The following session runs a simple join
operation and then examines the corresponding query plan
using the Spark SQL explain
operator to verify that Spark Rapids is operating on the query:
scala> val dfa = sc.makeRDD(1 to 10000000, 6).toDF("a")
dfa: org.apache.spark.sql.DataFrame = [a: int]
scala> val dfb = sc.makeRDD(1 to 10000000, 6).toDF("b")
dfb: org.apache.spark.sql.DataFrame = [b: int]
scala> dfa.registerTempTable("tba")
scala> dfb.registerTempTable("tbb")
scala> val join = spark.sql("select a from tba left join tbb on tba.a = tbb.b")
join: org.apache.spark.sql.DataFrame = [a: int]
scala> join.count
res44: Long = 10000000
scala> val plan = spark.sql("explain extended select a from tba left join tbb on tba.a = tbb.b")
plan: org.apache.spark.sql.DataFrame = [plan: string]
scala> println(s"${plan.first.getString(0)}")
== Parsed Logical Plan ==
'Project ['a]
+- 'Join LeftOuter, ('tba.a = 'tbb.b)
:- 'UnresolvedRelation [tba]
+- 'UnresolvedRelation [tbb]
== Analyzed Logical Plan ==
a: int
Project [a#78]
+- Join LeftOuter, (a#78 = b#85)
:- SubqueryAlias tba
: +- Project [value#75 AS a#78]
: +- SerializeFromObject [input[0, int, false] AS value#75]
: +- ExternalRDD [obj#74]
+- SubqueryAlias tbb
+- Project [value#82 AS b#85]
+- SerializeFromObject [input[0, int, false] AS value#82]
+- ExternalRDD [obj#81]
== Optimized Logical Plan ==
Project [a#78]
+- Join LeftOuter, (a#78 = b#85)
:- Project [value#75 AS a#78]
: +- SerializeFromObject [input[0, int, false] AS value#75]
: +- ExternalRDD [obj#74]
+- Project [value#82 AS b#85]
+- SerializeFromObject [input[0, int, false] AS value#82]
+- ExternalRDD [obj#81]
== Physical Plan ==
GpuColumnarToRow false
+- GpuProject [a#78]
+- GpuShuffledHashJoin [a#78], [b#85], LeftOuter, GpuBuildRight, false
:- GpuShuffleCoalesce 2147483647
: +- GpuColumnarExchange gpuhashpartitioning(a#78, 10), true, [id=#653]
: +- GpuProject [value#75 AS a#78]
: +- GpuRowToColumnar TargetSize(2147483647)
: +- *(1) SerializeFromObject [input[0, int, false] AS value#75]
: +- Scan[obj#74]
+- GpuCoalesceBatches RequireSingleBatch
+- GpuShuffleCoalesce 2147483647
+- GpuColumnarExchange gpuhashpartitioning(b#85, 10), true, [id=#660]
+- GpuProject [value#82 AS b#85]
+- GpuRowToColumnar TargetSize(2147483647)
+- *(2) SerializeFromObject [input[0, int, false] AS value#82]
+- Scan[obj#81]
As we can from the Physical Plan
output above, Spark Rapids has
altered the physical query plan to use GPU accelerated operations.

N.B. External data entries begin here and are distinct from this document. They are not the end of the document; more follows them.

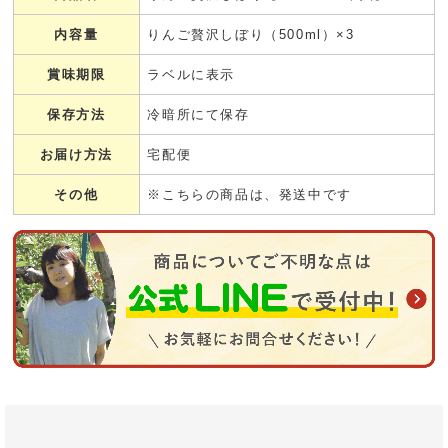
内容量
りんご贅沢しぼり（500ml）×3
賞味期限
ラベルに表示
保存方法
冷暗所にて保存
お届け方法
宅配便
その他
※こちらの商品は、発送中です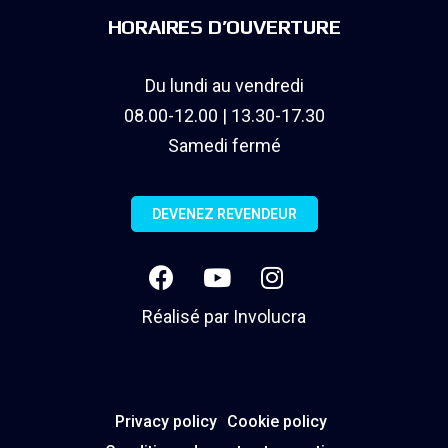
HORAIRES D’OUVERTURE
Du lundi au vendredi
08.00-12.00 | 13.30-17.30
Samedi fermé
DEVENEZ REVENDEUR
Réalisé par
Involucra
Privacy policy
Cookie policy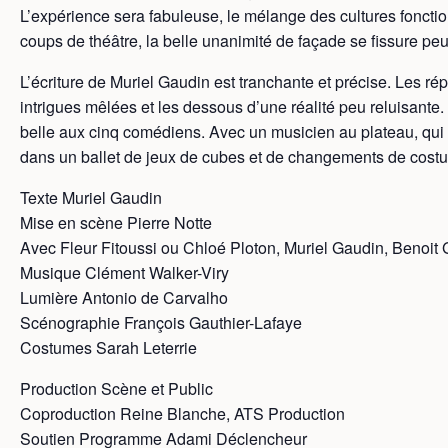
L’expérience sera fabuleuse, le mélange des cultures fonctio
coups de théâtre, la belle unanimité de façade se fissure p
L’écriture de Muriel Gaudin est tranchante et précise. Les r
intrigues mêlées et les dessous d’une réalité peu reluisante. 
belle aux cinq comédiens. Avec un musicien au plateau, qui
dans un ballet de jeux de cubes et de changements de costu
Texte Muriel Gaudin
Mise en scène Pierre Notte
Avec Fleur Fitoussi ou Chloé Ploton, Muriel Gaudin, Benoit
Musique Clément Walker-Viry
Lumière Antonio de Carvalho
Scénographie François Gauthier-Lafaye
Costumes Sarah Leterrie
Production Scène et Public
Coproduction Reine Blanche, ATS Production
Soutien Programme Adami Déclencheur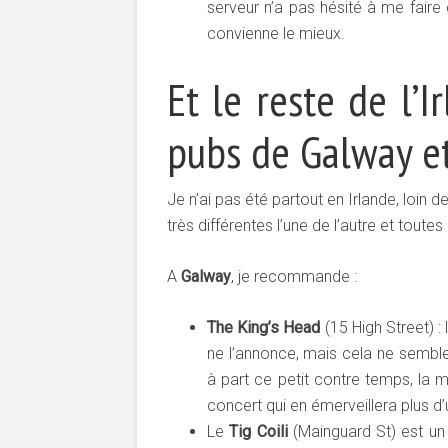
serveur n’a pas hésité à me faire 
convienne le mieux.
Et le reste de l’I
pubs de Galway et
Je n’ai pas été partout en Irlande, loin d
très différentes l’une de l’autre et tout
A
Galway
, je recommande :
The King’s Head
(15 High Street) :
ne l’annonce, mais cela ne sembl
à part ce petit contre temps, la 
concert qui en émerveillera plus d’
Le
Tig Coili
(Mainguard St) est un p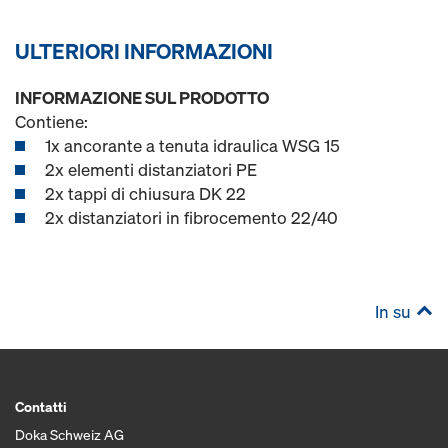
ULTERIORI INFORMAZIONI
INFORMAZIONE SUL PRODOTTO
Contiene:
1x ancorante a tenuta idraulica WSG 15
2x elementi distanziatori PE
2x tappi di chiusura DK 22
2x distanziatori in fibrocemento 22/40
In su
Contatti
Doka Schweiz AG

This query plan output is also a good example of the Spark Rapids plugin design:
Rapids allows Spark to perform logical plan optimization as usual,
and applies the lower-level GPU optimizations to the resulting physical plan.
We can also make use of Spark’s Web UI to view the operation of Spark Rapids. The following screen shot shows the modifications that Spark Rapids has made to the query:
Benchmarking
The above test query ran in approximately 11 seconds using Spark Rapids.
We ran a corresponding spark-shell
configured without GPU support
and the test join ran in approximately 40 seconds,
and so Spark Rapids accelerated our test by ~4x in our hardware environment.